▶ _Problem description_
Give again exactly the lines that stretch from the one with "ring dip: (421, 253)" to the end of the data below, including both of those lines and nothing else.

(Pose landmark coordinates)
>>>>
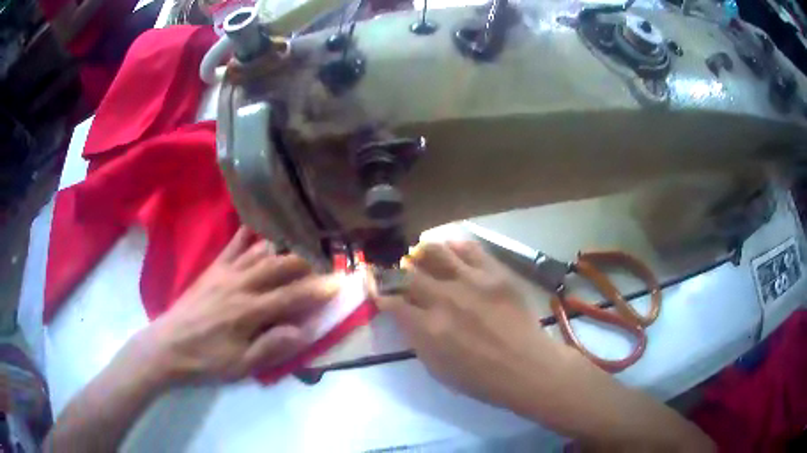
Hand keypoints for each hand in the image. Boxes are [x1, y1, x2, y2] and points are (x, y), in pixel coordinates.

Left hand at [126, 227, 340, 384]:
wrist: (168, 346)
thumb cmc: (207, 360)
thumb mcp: (241, 365)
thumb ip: (272, 347)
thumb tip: (303, 330)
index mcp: (249, 311)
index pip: (291, 297)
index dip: (317, 290)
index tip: (338, 283)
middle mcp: (240, 285)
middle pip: (279, 267)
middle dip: (305, 262)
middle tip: (324, 259)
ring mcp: (225, 273)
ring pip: (259, 253)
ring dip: (283, 246)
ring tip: (301, 240)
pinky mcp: (212, 270)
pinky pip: (232, 246)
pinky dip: (246, 234)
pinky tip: (256, 225)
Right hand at [375, 241, 573, 414]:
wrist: (527, 367)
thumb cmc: (481, 378)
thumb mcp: (438, 369)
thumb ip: (417, 339)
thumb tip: (406, 316)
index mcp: (428, 327)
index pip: (392, 301)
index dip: (380, 293)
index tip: (377, 290)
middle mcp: (445, 298)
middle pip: (408, 274)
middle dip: (395, 272)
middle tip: (395, 273)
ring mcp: (472, 281)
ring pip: (435, 251)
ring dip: (421, 253)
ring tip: (419, 255)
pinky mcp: (495, 273)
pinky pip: (469, 248)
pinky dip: (454, 246)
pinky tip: (450, 250)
<<<<
▶ _Written answer_
ring dip: (421, 253)
ring tip: (419, 255)
pinky mcp: (495, 273)
pinky pip: (469, 248)
pinky dip: (454, 246)
pinky tip: (450, 250)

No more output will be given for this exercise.